▶ [PROBLEM DESCRIPTION]: From the entries provided below, copy each line that contains the word "ciclo".

☆ ☆ ☆ ☆ ☆

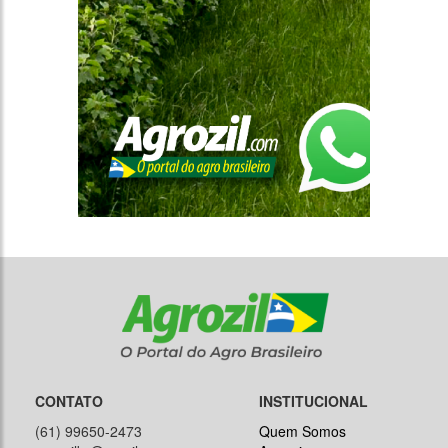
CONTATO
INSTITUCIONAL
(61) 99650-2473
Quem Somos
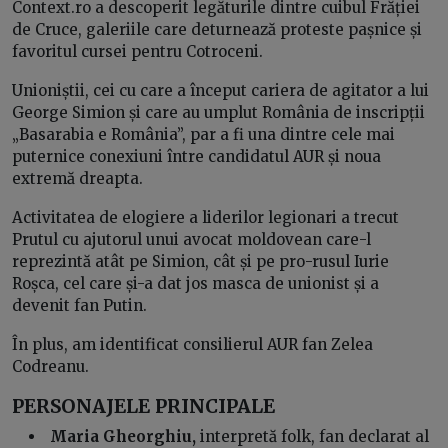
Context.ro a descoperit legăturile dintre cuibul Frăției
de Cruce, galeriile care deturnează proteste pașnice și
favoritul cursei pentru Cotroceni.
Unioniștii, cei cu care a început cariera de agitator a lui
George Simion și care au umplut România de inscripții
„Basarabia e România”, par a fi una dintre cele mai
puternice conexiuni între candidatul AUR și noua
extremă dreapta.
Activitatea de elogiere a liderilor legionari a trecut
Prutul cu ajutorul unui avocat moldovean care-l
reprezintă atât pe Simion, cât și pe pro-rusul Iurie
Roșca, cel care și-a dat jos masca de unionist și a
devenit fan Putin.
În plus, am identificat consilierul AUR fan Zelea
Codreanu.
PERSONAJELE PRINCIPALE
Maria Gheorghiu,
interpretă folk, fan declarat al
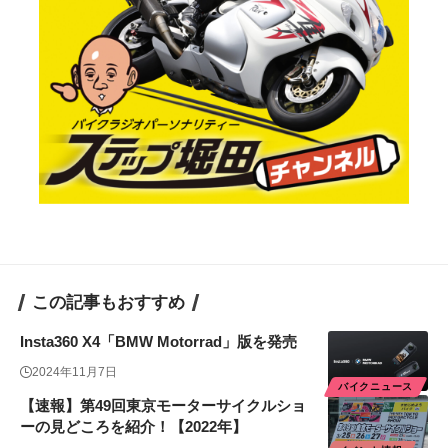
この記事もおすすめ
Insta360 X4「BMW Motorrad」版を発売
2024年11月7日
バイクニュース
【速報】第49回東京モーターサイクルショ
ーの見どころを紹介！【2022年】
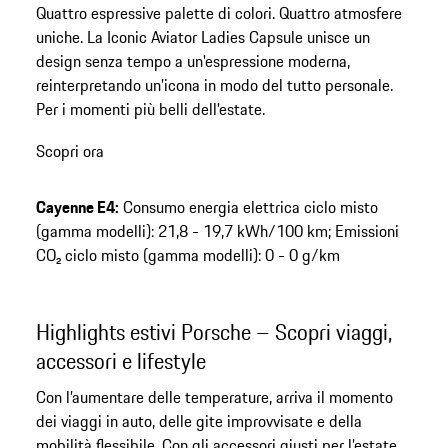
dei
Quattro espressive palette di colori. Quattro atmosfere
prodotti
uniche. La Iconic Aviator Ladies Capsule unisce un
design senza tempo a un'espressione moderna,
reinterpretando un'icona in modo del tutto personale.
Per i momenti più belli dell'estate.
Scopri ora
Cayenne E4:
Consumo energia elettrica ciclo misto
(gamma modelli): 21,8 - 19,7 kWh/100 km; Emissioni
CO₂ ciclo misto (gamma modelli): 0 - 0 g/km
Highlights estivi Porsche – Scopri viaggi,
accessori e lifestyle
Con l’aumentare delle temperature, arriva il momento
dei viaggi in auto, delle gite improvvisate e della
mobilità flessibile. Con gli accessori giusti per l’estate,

☆ ☆ ☆ ☆ ☆

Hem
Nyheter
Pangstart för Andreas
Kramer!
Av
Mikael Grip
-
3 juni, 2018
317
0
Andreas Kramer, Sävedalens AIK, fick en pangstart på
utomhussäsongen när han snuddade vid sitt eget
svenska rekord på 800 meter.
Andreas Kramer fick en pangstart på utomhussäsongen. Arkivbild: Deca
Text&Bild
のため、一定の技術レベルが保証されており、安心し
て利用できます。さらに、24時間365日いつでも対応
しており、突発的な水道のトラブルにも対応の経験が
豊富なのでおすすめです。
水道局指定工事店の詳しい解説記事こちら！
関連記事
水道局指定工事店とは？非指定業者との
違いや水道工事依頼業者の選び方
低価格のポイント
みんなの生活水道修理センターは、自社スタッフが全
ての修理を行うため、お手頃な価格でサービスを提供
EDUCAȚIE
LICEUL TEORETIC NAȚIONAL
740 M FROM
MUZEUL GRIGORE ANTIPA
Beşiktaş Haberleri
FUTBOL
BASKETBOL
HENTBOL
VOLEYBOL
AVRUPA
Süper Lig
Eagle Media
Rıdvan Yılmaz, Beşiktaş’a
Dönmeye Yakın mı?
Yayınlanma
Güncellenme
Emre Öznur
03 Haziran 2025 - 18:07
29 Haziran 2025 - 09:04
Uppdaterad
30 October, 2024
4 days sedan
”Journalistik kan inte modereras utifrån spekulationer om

☆ ☆ ☆ ☆ ☆

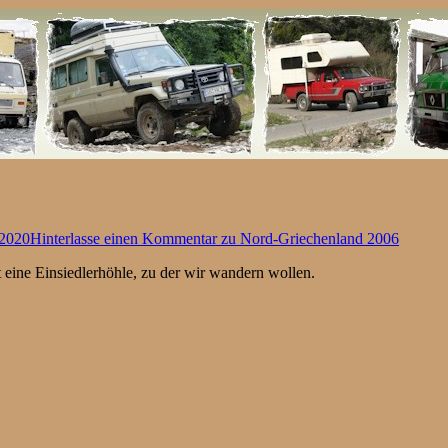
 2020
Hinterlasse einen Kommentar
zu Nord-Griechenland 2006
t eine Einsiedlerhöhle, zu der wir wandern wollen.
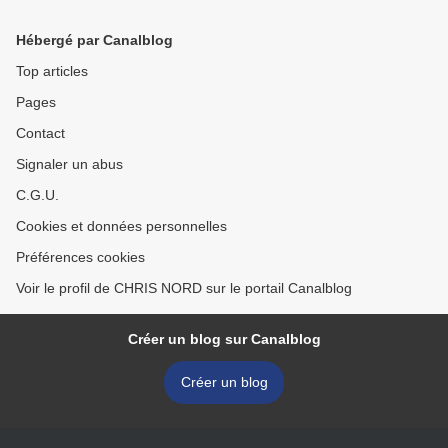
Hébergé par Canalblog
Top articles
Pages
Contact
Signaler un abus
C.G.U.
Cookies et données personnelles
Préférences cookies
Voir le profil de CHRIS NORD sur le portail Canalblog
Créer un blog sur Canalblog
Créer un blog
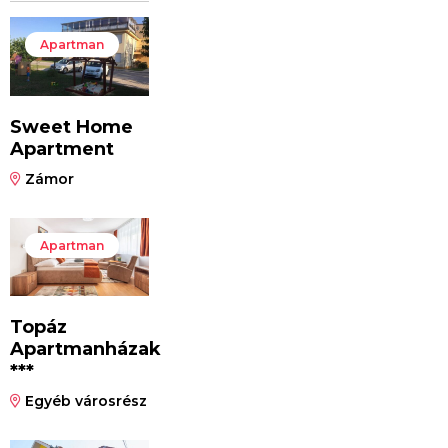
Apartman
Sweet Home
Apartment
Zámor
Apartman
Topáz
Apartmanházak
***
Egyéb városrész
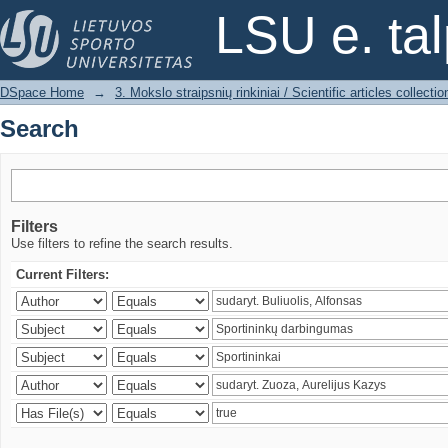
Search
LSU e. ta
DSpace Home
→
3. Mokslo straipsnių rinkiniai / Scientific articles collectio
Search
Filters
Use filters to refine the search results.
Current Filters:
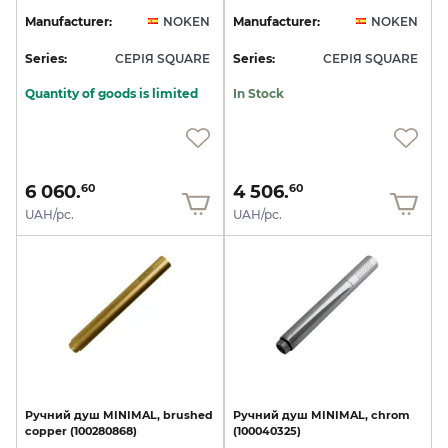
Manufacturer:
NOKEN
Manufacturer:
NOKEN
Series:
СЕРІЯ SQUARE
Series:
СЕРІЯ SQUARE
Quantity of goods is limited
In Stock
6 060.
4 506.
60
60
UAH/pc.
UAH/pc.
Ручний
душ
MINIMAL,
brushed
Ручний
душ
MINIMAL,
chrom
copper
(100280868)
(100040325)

☆ ☆ ☆ ☆ ☆

▶ [YOUR RESPONSE]:
Consumo energia elettrica ciclo misto
CO₂ ciclo misto (gamma modelli): 0 - 0 g/km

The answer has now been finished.